Family, friends and admirers attended a ceremony outside Harpswell’s Centennial Hall on Nov. 10 to dedicate a native black tupelo tree to the late owners of the Vegetable Corner, a beloved local market that closed last year.
The long-living tupelo, Nyssa sylvatica, was planted in honor of Violet “Vi” and Raymond “Ray” Tetreault, who died less than a week apart in early 2023, just a few months after closing the market and celebrating their 60th wedding anniversary.
“This tree that can live for hundreds of years will provide a lasting memory of Vi and Ray,” reads a plaque placed at the foot of the tree. Tupelos can live up to 650 years.
The dedication ceremony was organized by the Harpswell Garden Club and attended by dozens of people, including several members of the Tetreault family.
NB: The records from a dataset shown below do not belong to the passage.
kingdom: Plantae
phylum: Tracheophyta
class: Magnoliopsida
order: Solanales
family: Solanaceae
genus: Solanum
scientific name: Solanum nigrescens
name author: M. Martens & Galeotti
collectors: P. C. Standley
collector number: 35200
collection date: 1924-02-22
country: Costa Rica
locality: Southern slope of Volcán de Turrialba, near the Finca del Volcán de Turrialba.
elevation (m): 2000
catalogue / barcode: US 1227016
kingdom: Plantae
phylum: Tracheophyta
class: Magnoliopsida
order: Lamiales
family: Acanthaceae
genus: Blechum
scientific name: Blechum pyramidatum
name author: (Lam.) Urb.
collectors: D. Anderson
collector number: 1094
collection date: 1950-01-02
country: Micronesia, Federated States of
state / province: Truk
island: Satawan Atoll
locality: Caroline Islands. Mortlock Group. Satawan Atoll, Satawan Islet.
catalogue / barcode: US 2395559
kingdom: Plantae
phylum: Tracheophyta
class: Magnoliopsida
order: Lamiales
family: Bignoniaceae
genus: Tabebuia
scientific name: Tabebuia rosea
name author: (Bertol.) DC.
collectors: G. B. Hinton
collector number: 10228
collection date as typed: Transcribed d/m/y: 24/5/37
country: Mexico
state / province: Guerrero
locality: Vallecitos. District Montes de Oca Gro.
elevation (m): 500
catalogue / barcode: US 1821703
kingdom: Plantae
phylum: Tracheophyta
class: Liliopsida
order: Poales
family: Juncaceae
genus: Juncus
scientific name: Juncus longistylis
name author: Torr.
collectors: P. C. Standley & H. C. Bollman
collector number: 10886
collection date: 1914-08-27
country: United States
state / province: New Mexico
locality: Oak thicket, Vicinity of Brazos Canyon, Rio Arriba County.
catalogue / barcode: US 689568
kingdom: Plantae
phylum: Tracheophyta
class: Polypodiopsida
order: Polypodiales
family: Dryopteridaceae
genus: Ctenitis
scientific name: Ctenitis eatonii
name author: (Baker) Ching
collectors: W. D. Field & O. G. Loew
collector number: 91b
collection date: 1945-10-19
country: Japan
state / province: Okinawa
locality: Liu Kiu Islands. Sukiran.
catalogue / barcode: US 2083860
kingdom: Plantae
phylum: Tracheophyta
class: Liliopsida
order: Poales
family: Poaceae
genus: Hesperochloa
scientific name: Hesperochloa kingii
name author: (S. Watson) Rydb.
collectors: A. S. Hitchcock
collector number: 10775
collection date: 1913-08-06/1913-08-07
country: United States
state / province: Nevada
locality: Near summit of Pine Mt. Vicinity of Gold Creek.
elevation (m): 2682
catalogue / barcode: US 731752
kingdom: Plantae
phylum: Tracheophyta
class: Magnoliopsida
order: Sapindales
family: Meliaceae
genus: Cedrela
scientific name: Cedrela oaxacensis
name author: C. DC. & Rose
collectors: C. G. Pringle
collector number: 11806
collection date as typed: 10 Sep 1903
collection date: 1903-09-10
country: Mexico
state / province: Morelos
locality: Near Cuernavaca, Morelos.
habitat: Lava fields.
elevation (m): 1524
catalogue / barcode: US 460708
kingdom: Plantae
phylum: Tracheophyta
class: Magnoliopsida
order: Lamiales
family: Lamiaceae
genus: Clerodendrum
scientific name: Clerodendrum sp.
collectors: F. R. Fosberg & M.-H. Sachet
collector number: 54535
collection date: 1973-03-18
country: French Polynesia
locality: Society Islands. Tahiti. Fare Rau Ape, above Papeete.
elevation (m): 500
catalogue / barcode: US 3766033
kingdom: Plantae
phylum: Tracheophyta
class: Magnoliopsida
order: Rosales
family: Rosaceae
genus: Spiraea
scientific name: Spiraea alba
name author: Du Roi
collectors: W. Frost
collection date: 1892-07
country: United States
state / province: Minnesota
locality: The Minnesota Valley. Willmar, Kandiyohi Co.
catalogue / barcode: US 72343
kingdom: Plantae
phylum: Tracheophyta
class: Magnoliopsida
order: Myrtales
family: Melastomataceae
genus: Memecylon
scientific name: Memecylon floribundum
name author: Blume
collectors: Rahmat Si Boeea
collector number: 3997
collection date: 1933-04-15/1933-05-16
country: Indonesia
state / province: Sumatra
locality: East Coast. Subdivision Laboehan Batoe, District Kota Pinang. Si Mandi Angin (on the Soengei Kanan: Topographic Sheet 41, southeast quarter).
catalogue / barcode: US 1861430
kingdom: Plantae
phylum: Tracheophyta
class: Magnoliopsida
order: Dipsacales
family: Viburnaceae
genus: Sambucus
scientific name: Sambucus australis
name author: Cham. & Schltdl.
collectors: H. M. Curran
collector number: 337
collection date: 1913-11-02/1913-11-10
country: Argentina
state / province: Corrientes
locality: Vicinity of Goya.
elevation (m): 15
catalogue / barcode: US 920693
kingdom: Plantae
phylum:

Event co-organizer John Loyd said a group of admirers — nearly two dozen in all — pooled their resources to purchase a tree and plaque that would be placed in a prominent spot in Harpswell where the couple could be remembered for many years to come.

Garden Club President Tuckie Westfall described the Vegetable Corner as a hub of the community and the place where many people from away got to know Harpswell for the first time.
“When you walked up to the butcher counter, Ray would call out your name with a ‘Hello’ and ask what you wanted today,” Westfall told attendees. “Sometimes you had to wait while he finished a conversation with a friend, which was all the better. If I was waiting, I would wander to the pastry case and hope it wasn’t empty.”
Westfall said the couple’s passing “left a huge void in Harpswell,” but that the tupelo tree “is a wonderful way to remember and honor them.”
From a humble beginning as a roadside stand selling corn on the cob and strawberries, the Vegetable Corner evolved into a must-stop for locals and visitors alike. Ray Tetreault’s butcher counter was the main attraction, but customers flocked to the family business for fresh produce and seafood, and not least of all for the Tetreaults themselves.

In early November, married couple and part-time Harpswell residents Katie Rollins and Joe Cheuvront, also of Brooklyn, New York, announced they had purchased the Vegetable Corner property at Harpswell Neck and Mountain roads from the Tetreault family with plans to open a seasonal market, bakery and cafe in May 2024.
Mary Evitts, one of Vi and Ray Tetreault’s seven children, attended the tree dedication ceremony and expressed her family’s appreciation to the audience.
“We are grateful to have the roots of this tree planted here because of the deep connection we feel for this town,” said Evitts, of West Newbury, Massachusetts. “We do not doubt that our parents are sharing the joy that only God can give us, forever.”
Becky Gallery, chair of the Harpswell Historic Park Gardens Committee, closed out the dedication ceremony by reciting “A Gardener’s Collect,” a prayer written in 1938 by the late Maine writer and journalist Mary Carpenter Kelley.
The prayer ends with the line, “And help us to achieve in living, Oh God, the same harmony and loveliness that we strive for in gardening, exemplifying in both the beauty of holiness.”